RECOMMENDED
If you enter the Hyde Park Art Center from the Café side, where they will likely be playing The Magnetic Fields or The Smiths, you can immediately add some sound to the ambient composition by running your fingers over Monica Herrera’s installation, “Strings.” The material of “Strings” is simple but elegant. Plywood platforms, wooden boxes with resonance holes of various sizes, and metal strings of all thicknesses and tensions are strung around the edges of the open gallery space. Herrera plays the role of scientist-luthier, arranging a mysterious instrument for you to interpret. I found myself wondering if various sections of the installation might correspond to specific instruments. A little box nailed to the wall with six high strings, sounding particularly Chinese, made me wonder if I might be playing the plywood and steel equivalent of a Ming Dynasty courtier’s lute. (Do they have lutes in China?) The only thing that frustrated my free, easy play was the at-times makeshift construction of some of the installation’s elements. Some strings were too loose to play (I re-tuned them, breaking the rules), and some of the boards holding the string down were also loose, causing a loud thumping when the strings set into them were plucked, though even this musique concret was not without its pleasures.
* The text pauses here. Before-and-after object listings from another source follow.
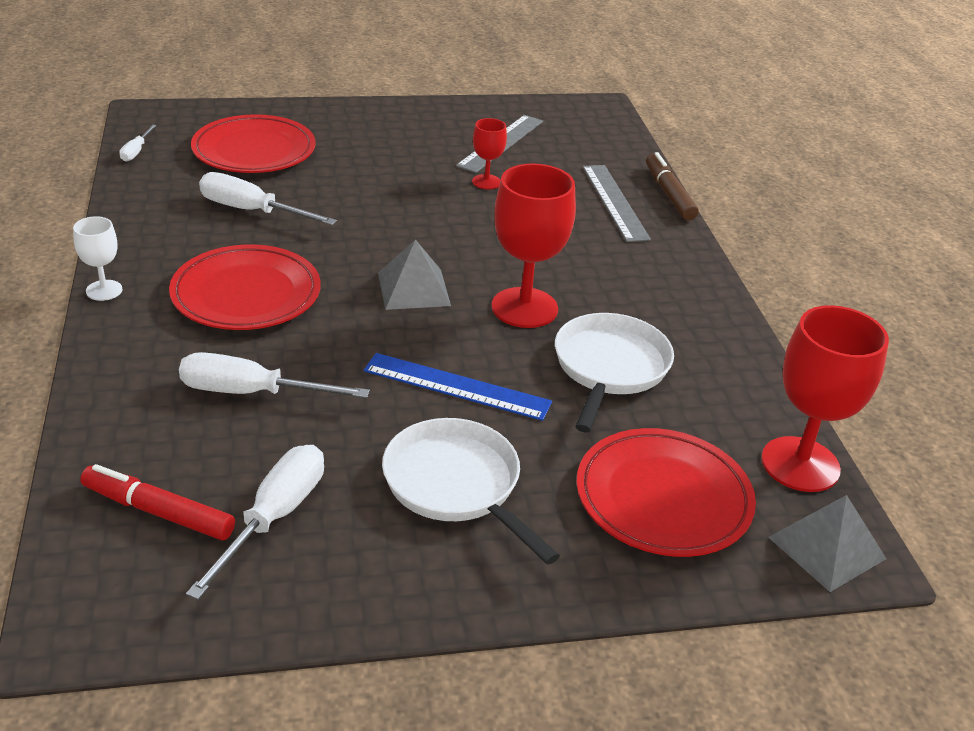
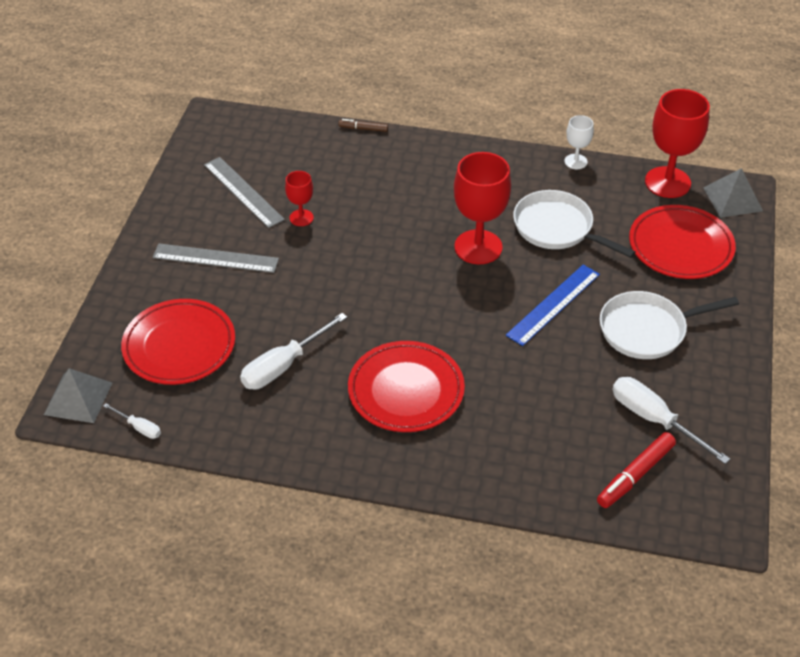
camera: 65 degrees left, 10 degrees up
white goblet [73,216,123,301] -> white goblet moved to [564,115,594,169]
white screwdriver [179,352,370,398] -> none
grey pyramid [378,239,451,310] -> grey pyramid moved to [44,368,112,423]
grey ruler [583,165,651,242] -> grey ruler moved to [153,243,279,273]
brown marker [646,152,699,220] -> brown marker [338,119,388,132], size x0.58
The installation is accompanied by a set of five watercolor drawings by Herrera, “Fruits of the Forest,” depicting trees growing out of chairs and stumps of trees becoming rolls of paper. These drawings delight and disturb, and recall the “Energy Tree” drawings of Gordon Matta-Clark, part whimsy, part architectural sketch, part dystopian treatise. I looked at them last, and they shed new light on all the plywood resonating and thumping under my curious human hands. (Michelle Tupko)
Through October 19 at Hyde Park Art Center, 5020 S. Cornell.